As road racing is a team-based pursuit, it is an excellent way to develop communication skills and learn to work effectively with other people.
Clubs also offer a variety of social events beyond just riding.
Approximately two million people in Britain cycle at least once a week, and there are more than 80,000 members of cycling clubs. The ability to ride comfortably and safely in a bunch of riders is perhaps the essential skill of road racing.
It has a strong club-based culture, so a great place to start is by joining a club which regularly runs training rides on public roads.
Before taking to the course, it is essential to wear safety equipment such as a helmet, cycling gloves and elbow and knee pads. If you are riding on public roads, it is important to wear high visibility gear.
Some clubs allow members to hire bikes and helmets. A decent starter bike costs around £100-£300, and it is important to buy a road bike as mountain and hybrid BMX bikes are ill-suited to ride on for long distances.
Training days and taster schemes are run for people of all ages and abilities throughout the year. Visit the British Cycling, Cycling Ireland, Scottish Cycling and Welsh Cycling websites for more information.
Small fees are often required to take part in the 3,000+ meets held annually throughout the country.
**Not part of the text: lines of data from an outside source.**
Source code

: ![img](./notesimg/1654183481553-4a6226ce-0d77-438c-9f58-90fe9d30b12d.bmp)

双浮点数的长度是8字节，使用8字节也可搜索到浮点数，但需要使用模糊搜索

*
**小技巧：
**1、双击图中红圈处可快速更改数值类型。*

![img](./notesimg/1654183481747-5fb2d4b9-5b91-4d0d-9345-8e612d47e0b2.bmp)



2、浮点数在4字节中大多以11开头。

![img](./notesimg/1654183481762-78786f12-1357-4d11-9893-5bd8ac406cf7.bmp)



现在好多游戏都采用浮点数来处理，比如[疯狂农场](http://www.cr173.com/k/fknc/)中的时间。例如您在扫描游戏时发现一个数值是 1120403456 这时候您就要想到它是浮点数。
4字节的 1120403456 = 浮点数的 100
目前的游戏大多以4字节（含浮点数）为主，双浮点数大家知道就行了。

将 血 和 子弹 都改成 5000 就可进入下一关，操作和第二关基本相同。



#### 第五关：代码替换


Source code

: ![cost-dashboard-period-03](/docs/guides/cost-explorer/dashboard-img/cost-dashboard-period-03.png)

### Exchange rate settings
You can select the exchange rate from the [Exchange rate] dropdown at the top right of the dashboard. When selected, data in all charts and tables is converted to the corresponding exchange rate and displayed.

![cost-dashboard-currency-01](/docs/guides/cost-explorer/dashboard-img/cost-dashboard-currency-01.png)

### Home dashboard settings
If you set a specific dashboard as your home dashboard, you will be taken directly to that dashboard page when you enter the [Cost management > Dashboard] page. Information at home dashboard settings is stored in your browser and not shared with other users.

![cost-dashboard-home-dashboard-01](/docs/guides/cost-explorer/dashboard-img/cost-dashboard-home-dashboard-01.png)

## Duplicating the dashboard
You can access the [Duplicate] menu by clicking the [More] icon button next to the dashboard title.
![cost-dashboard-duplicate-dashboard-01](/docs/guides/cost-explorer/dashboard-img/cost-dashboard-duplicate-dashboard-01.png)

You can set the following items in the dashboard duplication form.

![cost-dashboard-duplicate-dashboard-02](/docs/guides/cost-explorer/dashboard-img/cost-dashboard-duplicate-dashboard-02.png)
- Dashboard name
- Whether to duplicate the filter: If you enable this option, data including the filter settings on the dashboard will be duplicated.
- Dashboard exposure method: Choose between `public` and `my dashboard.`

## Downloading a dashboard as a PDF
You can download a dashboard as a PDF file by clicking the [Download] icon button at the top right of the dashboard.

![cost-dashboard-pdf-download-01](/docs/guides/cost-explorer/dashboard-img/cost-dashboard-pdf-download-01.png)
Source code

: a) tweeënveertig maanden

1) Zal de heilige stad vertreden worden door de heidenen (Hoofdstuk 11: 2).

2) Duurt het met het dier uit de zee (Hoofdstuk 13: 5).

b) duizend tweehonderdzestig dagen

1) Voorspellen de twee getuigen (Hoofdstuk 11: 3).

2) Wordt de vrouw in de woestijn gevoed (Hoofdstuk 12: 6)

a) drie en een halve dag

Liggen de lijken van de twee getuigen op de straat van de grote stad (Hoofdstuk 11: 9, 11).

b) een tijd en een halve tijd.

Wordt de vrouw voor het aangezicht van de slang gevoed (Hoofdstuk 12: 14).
For parents looking to get their children started in competitive racing, British Cycling are running a number of events for under-16s throughout the United Kingdom this year. Visit the Go-Ride Racing website for more details.
Sky Ride are offering free cycling events across the country throughout the summer. Their website also contains information about where you can find your nearest cycling route.
Fun, free and informal bike rides just for women are also available through Sky Ride's Breeze scheme.
The sport of bicycle racing has been around since the early 1800s when the precursors to modern bikes, the 'velocipedes' were invented.
Did you know?
The 1920 Olympic road-race course in Antwerp was intersected by six railway crossings. Harry Stenqvist of Sweden was held up for four minutes at one of them as a train went past - luckily for him, organisers had posted time-keepers at each crossing to record any delays, and the subtraction of the four minutes from his finishing time earned him a gold medal.
Before the end of that century in France, long-distance races from city to city such as the 572km (355 mile) race from Bordeaux to Paris, or the punishing 1280 km (795 mile) race from Paris to Brest and back to Paris, were contested.
Road racing's most popular and enduring event, the Tour de France, was then established in 1903.
A number of road-race disciplines were present at the inaugural Modern Olympics in 1896, including an 87km contest that started and finished in Athens, as well as a 12-hour timed-event.
There was no road racing at the next three Games, before it returned to the schedule in 1912 and has remained a permanent part of the Olympic programme ever since.
The 1984 road race in Los Angeles marked the first time women had competed at a cycling event at an Olympics.
Road racing has gone on to become the highest-profile cycling discipline thanks to the Tour de France, which attracts global viewing figures of around 44 million each year.